Suzanne Robinson, Yorkshire and Humber senior partner at EY, said: “The work that has taken place to position the whole of Yorkshire and Humberside as a strong investment location in the global marketplace is starting to pay off.

“These figures show that the international investment community has seen the potential in the region, with its access to the right skills, infrastructure and strong supply chain networks.

“Manufacturing in particular has seen strong growth in this region.”

She added: “This is not just from factories, the Yorkshire and Humber region attracted four headquarters, four logistics facilities, three testing centres and two training centres in 2016, demonstrating the strength and diversity of skills available in this region to foreign investors.

“However looking beyond manufacturing, the number of software projects in this region fell from six to two, and research and development  projects fell from five to just one, which clearly defines a need to focus more resources in these areas in the future.”

According to EY’s chief economist Mark Gregory, the impact of the Brexit vote and the Northern Powerhouse initiative were beginning to have an impact on investment.

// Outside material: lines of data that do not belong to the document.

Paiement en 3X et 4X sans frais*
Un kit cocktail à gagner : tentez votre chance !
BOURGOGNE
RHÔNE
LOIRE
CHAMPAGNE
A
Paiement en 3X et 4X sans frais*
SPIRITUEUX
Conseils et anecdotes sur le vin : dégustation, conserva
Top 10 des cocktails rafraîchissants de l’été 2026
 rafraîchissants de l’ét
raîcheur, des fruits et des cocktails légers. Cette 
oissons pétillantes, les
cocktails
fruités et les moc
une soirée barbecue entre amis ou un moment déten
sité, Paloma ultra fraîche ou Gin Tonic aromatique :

“The research suggests that the EU referendum vote and its aftermath may be having an influence on global perceptions of the UK’s medium to long-term attractiveness,” Gregory said.

“Western European investors are twice as negative as Asian and North American investors.

“Decisions on the majority of investments made in 2016 would have been made up to three years ago, which helps to explain Yorkshire’s – and the wider UK’s – solid performance last year, but signs of a slowdown are on the horizon.”

Robinson added: “The concept of a Northern Powerhouse has undoubtedly helped to improve the overall attractiveness of the region.

“However, it will need to remain a key priority consistently for the medium term if we are to realise the full economic benefit from re-balancing the economy.”

“What is clear, is that the UK has a short window to act.

“On a positive note, across the North in particular we have a solid base to build from, with globally renowned strengths.

“A rapid response and clear strategy can help strengthen our position for inward investment from all parts of the globe.”